Motor dealer Vertu Motors (LON: VTU) has announced the proposed acquisition of Helston Garages Group Ltd for £117m. This deal will be significantly earnings enhancing.
Helston Garages is based in the south west of England and it has 28 outlets. This takes the group into Volvo and Ferrari for the first time and boosts the exposure to upmarket marques. Helston Garages had already offloaded ten outlets – predominantly VW sites – prior to the purchase deal with Vertu Motors.
AIM-quoted Vertu Motors’ exposure in the south west of England will be much more significant. The purchase includes £66.7m of freehold property. Nearly all the outlets will be rebranded as Bristol Street Motors or Vertu. There is a limited amount of capital spending required on the outlets.
In 2021, the acquired businesses generated pre-tax profit of £17.9m on revenues of £489m. That is a particularly strong trading period for motor dealers and like Vertu Motors profit will have declined since then.
The deal is debt financed, although excluding car loans, there should be net cash by February 2023. FCA approval is required so there will be little or no contribution from the acquisition this year.
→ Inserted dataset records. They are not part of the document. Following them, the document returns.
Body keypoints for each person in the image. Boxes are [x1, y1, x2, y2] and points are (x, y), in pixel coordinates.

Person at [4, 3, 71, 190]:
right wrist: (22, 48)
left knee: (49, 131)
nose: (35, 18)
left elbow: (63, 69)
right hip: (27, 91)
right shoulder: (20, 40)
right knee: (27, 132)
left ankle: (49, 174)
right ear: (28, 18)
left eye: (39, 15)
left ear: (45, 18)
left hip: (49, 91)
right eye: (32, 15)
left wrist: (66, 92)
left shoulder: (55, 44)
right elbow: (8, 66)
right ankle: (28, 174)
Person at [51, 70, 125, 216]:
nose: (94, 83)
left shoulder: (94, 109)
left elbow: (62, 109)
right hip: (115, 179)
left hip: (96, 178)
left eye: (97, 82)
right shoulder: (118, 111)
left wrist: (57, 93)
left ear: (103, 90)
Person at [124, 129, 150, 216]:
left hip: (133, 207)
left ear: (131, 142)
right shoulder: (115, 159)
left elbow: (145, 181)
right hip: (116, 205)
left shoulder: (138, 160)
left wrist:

Zeus has increased its 2023-24 earnings per share forecast by 18.7% and by 24.7% for the following year when £3.2m of cost savings should be achieved. At 54.9p, up 6.5p on the day, the shares are trading on six times 2023-24 earnings, falling to just over five the following year. The share price is still well below the August 2022 net tangible assets of 71.2p a share, which will be slightly lower after this deal.